Circuits

Quantum circuit can be constructed easily when we have a circuit object to which we can apply gates by simply calling method like circuit.H(i=0). This functionality is provided in the Circuit classes, and packed together with the knowledge on how to sample the noisy gates as stochastic matrices from a specific gate set.

Classes

We provide different versions, some of which can be used with a specific backend to speed up the computations.

Circuit

The Circuit class uses trivial matrix multiplications to perform the statevector simulation. Thus, it only scales to 13 qubits, and we only use it for unit testing.

from quantum_gates.circuits import Circuit
from quantum_gates.gates import standard_gates

# The depth has to be set correctly for this class.
circuit = Circuit(nqubit=2, depth=1, gates=standard_gates)

# We apply gates for one timestep.
circuit.X(i=0, ...)
circuit.I(i=1)

# Evaluate the statevector
psi1 = circuit.statevector(psi0=np.array([1, 0, 0, 0]))  # Gives [0, 0, 1, 0]

AlternativeCircuit

We can us the AlternativeCircuit class to build a circuit with a custom backend for performing the computations.
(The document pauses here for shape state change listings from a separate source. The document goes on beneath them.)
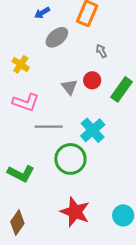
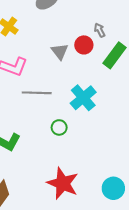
gray arrow: (101, 51) -> (100, 30), moved
green circle: (70, 159) -> (59, 127), size x0.5

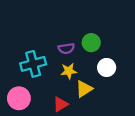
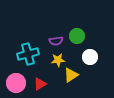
red triangle: (60, 104) -> (40, 84), moved

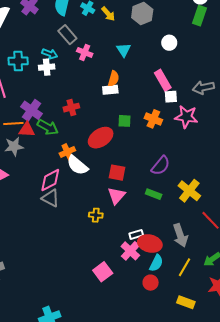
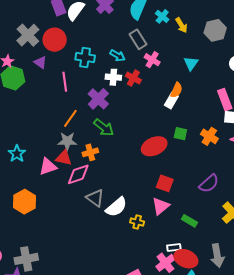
white cross: (47, 67) -> (113, 77), moved
white rectangle: (110, 90) -> (171, 101), turned -63
red cross: (71, 108) -> (133, 78), moved, turned 35
purple cross: (32, 110) -> (98, 99), moved
orange line: (13, 123) -> (70, 118), turned -60
red triangle: (27, 130) -> (64, 158), moved
orange cross: (67, 152) -> (90, 152), moved
white semicircle: (77, 165) -> (116, 207), moved, turned -90
pink diamond: (50, 180) -> (78, 174), moved
green rectangle: (154, 194) -> (189, 221), moved

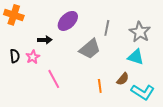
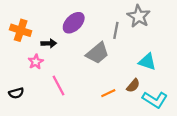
orange cross: (14, 15) -> (21, 30), moved
gray star: (140, 32) -> (139, 16), moved
black semicircle: (15, 56) -> (16, 93), moved, turned 80
orange line: (100, 86) -> (108, 93), turned 72

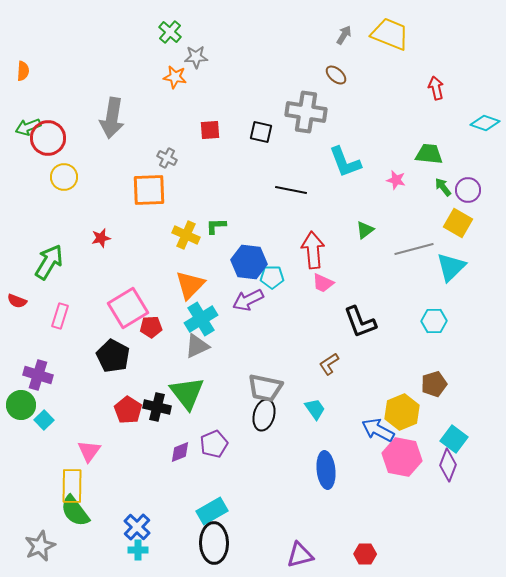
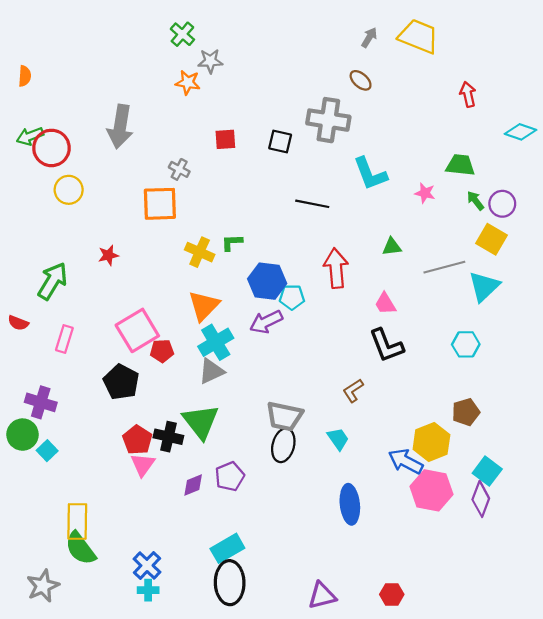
green triangle: (365, 230) -> (392, 247), turned 30
pink trapezoid: (323, 283) -> (385, 304), moved, turned 35
pink triangle: (89, 451) -> (143, 465), moved

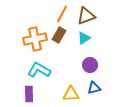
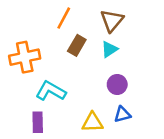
orange line: (62, 14) -> (64, 18), moved
brown triangle: (86, 16) -> (112, 21), turned -30
orange cross: (35, 39) -> (25, 57), moved

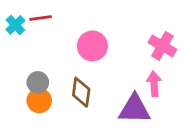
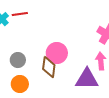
pink circle: (92, 46) -> (57, 53), moved
orange circle: (39, 101) -> (20, 84), moved

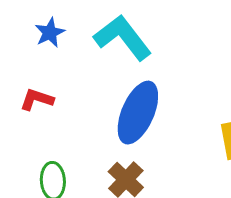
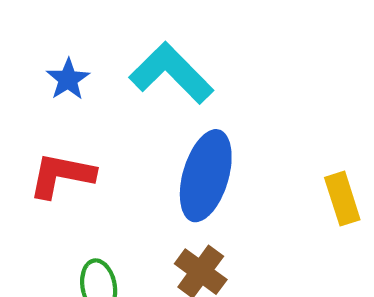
red L-shape: (37, 99) -> (62, 175), size x1.4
from quantum_gates.circuits import AlternativeCircuit
from quantum_gates.backends import EfficientBackend
from quantum_gates.gates import standard_gates

circuit = AlternativeCircuit(
    nqubit=2,
    gates=standard_gates,
    BackendClass= EfficientBackend
)

This class does not have a depth attribute, it is flexible.

StandardCircuit

Combining the AlternativeCircuit with the trivial StandardBackend, we get the StandardCircuit. Again, we only recommend to use it for unit testing.

EfficientCircuit

This is the class we recommend to use for simulations, as it uses the optimized EfficientBackend for the computations.

Usage

The class is easy to use besides one tricky detail. For each gatetime (timestep), one has to fill in all gates. For example, consider the two qubit case. We apply an X gate on qubit 0 and then a CNOT gate on both qubits with control on 0 and target on 1. Then we use the following code:

from quantum_gates.circuits import EfficientCircuit
from quantum_gates.gates import standard_gates

# The depth can be set arbitrarily for this circuit class.
circuit = EfficientCircuit(nqubit=2, depth=0, gates=standard_gates)

# First timestep -> Each qubit has to get a gate, this is why we apply even identities.
circuit.H(i=0, ...)
circuit.I(i=1)

# Second timestep -> All qubits received a gate, because CNOT is a two-qubit gate.
circuit.CNOT(i=0, k=1, ...)

# Evaluate the statevector
psi1 = circuit.statevector(psi0=np.array([1, 0, 0, 0]))

Not applying gates to each qubit will lead to errors.

Possible extensions

In the future, we could add checks that warns the user in case not all gates are applied.